• Definition
    • Grief is a reaction to a major loss of someone or something. It is most often an unhappy and painful emotion.

  • Alternative Names
    • Mourning; Grieving; Bereavement

  • Causes
    • Grief may be triggered by the death of a loved one. People also can experience grief if they have an illness for which there is no cure, or a chronic condition that affects their quality of life. The end of a significant relationship may also cause grieving.

      Everyone feels grief in their own way. But there are common stages to the process of mourning. It starts with recognizing a loss and continues until a person eventually accepts that loss.

      People's responses to grief will be different, depending on the circumstances of the death. For example, if the person who died had a chronic illness, the death may have been expected. The end of the person's suffering might even have come as a relief. If the death was accidental or violent, coming to a stage of acceptance might take longer.

  • Symptoms
    • One way to describe grief is in five stages. These reactions might not occur in a specific order, and can occur together. Not everyone experiences all of these emotions:

      • Denial, disbelief, numbness
      • Anger, blaming others
      • Bargaining (for instance, "If I am cured of this cancer, I will never smoke again.")
      • Depressed mood, sadness, and crying
      • Acceptance, coming to terms

      People who are grieving may have crying spells, trouble sleeping, and lack of productivity at work.

  • Exams and Tests
    • Your health care provider will perform a physical exam and ask about your symptoms, including your sleep and appetite. Symptoms that last for a while may lead to clinical depression.

  • Treatment
    • Family and friends can offer emotional support during the grieving process. Sometimes outside factors can affect the normal grieving process, and people might need help from:

      • Clergy
      • Mental health specialists
      • Social workers
      • Support groups

      The acute phase of grief often lasts up to 2 months. Milder symptoms may last for a year or longer. Psychological counseling may help a person who is unable to face the loss (absent grief reaction), or who has depression with grieving.

  • Support Groups
    • Joining a support group where members share common experiences and problems and help relieve the stress from grieving especially if you have lost a child or spouse.

  • Outlook (Prognosis)
    • It may take a year or longer to overcome strong feelings of grief and to accept the loss.

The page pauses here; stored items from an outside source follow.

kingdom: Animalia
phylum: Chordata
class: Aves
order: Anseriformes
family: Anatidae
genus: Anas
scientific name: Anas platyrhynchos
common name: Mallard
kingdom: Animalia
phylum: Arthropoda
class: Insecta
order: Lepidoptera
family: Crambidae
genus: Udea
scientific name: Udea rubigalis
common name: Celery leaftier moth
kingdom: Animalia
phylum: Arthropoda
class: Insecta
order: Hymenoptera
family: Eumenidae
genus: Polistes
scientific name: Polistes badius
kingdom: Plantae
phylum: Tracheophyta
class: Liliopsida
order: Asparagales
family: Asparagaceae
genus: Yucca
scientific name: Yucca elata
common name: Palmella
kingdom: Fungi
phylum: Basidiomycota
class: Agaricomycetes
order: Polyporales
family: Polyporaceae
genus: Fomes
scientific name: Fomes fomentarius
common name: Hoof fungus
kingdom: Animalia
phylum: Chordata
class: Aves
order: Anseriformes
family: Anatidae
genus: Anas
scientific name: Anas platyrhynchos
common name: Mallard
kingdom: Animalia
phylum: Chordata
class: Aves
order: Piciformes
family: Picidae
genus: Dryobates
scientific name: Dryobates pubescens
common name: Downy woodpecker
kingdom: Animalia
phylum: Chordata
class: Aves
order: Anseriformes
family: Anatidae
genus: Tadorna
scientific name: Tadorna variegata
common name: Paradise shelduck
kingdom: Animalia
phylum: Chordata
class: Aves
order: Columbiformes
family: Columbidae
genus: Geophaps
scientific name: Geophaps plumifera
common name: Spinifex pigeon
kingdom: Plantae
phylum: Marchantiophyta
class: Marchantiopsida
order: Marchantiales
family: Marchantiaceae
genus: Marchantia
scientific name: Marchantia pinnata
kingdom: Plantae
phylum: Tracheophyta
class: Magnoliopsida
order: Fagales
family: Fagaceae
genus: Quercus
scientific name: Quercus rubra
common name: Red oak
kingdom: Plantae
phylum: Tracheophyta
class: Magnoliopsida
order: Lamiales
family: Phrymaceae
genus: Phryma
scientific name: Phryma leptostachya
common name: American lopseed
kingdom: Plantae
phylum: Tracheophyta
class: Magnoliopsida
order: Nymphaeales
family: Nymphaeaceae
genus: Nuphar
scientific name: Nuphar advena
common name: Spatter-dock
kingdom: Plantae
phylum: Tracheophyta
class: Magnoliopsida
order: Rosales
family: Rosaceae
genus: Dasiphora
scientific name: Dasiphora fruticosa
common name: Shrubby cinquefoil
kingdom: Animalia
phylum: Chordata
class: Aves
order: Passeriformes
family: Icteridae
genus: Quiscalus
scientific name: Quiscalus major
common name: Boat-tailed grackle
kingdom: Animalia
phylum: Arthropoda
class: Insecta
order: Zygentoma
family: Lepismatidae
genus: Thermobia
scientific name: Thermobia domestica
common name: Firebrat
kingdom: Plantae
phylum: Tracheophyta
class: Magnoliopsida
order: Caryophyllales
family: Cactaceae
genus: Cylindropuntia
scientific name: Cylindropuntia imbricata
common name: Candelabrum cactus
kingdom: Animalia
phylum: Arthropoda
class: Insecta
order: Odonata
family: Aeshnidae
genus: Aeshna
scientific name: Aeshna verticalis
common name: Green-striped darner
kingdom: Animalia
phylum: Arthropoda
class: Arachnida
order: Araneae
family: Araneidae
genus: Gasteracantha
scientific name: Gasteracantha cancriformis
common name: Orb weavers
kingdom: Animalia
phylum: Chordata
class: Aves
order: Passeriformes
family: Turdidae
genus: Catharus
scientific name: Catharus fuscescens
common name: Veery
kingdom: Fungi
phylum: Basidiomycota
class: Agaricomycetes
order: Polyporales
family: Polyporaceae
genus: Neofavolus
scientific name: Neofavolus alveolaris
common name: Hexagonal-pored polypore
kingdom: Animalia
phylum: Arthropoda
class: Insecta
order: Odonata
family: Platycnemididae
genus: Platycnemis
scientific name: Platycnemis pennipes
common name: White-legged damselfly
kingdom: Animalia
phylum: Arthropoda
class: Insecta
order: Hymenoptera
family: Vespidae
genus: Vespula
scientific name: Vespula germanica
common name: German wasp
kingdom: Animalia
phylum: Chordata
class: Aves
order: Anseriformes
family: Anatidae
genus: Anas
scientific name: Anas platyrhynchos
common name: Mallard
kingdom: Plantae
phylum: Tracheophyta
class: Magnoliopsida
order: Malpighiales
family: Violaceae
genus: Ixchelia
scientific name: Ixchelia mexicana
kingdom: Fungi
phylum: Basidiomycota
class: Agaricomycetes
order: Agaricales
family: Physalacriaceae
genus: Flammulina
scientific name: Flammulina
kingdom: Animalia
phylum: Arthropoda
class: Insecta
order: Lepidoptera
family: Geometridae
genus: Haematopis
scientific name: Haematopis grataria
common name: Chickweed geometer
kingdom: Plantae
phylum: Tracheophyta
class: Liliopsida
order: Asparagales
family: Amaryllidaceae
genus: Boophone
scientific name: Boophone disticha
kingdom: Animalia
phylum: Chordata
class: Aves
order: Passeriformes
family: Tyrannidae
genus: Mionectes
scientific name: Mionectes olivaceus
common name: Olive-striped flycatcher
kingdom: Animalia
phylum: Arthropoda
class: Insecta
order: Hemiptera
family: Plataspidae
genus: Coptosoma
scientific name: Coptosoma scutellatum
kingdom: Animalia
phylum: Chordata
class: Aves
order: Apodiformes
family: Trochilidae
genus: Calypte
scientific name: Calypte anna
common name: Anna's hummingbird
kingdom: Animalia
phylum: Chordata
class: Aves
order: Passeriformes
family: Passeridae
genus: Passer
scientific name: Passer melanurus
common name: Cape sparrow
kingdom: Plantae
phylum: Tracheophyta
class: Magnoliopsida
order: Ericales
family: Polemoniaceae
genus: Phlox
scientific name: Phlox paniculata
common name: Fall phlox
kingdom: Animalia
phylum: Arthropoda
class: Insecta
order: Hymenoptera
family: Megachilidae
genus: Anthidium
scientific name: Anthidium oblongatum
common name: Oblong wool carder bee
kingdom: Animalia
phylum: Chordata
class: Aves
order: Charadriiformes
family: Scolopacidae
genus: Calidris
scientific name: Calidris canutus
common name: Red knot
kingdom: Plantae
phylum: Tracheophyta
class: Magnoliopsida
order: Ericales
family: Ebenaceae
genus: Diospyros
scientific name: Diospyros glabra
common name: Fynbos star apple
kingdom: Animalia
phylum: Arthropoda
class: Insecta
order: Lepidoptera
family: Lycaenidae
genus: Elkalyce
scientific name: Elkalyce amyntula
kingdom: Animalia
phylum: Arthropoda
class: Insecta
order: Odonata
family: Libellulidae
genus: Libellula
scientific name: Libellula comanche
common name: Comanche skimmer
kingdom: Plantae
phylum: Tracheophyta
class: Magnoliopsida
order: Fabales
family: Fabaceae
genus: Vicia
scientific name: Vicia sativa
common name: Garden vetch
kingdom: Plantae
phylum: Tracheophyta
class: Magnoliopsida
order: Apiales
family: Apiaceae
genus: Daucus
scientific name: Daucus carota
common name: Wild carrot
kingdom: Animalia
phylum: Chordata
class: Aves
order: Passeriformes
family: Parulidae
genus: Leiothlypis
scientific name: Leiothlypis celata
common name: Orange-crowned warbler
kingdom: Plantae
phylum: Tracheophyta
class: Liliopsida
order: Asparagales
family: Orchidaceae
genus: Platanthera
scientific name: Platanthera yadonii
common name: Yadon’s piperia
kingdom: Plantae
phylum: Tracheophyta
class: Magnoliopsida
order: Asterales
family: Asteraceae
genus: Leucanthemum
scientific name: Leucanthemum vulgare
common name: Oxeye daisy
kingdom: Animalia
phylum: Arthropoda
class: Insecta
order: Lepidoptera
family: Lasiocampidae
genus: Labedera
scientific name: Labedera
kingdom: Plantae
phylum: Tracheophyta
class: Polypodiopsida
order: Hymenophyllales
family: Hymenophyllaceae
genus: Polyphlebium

  • Possible Complications
    • Complications that may result from ongoing grief include:

      • Drug or alcohol use
      • Depression
  • When to Contact a Medical Professional
    • Call your provider if:

      • You can't deal with grief
      • You are using excessive amounts of drugs or alcohol
      • You become very depressed
      • You have long-term depression that interferes with your daily life
  • Prevention
    • Grief should not be prevented because it is a healthy response to loss. Instead, it should be respected. Those who are grieving should have support to help them through the process.

  • References
    • American Psychiatric Association. Diagnostic and Statistical Manual of Mental Disorders. 5th ed. Arlington, VA: American Psychiatric Publishing. 2013.

      Powell AD. Grief, bereavement, and adjustment disorders. In: Stern TA, Fava M, Wilens TE, Rosenbaum JF, eds. Massachusetts General Hospital Comprehensive Clinical Psychiatry. 2nd ed. Philadelphia, PA: Elsevier; 2016:chap 38.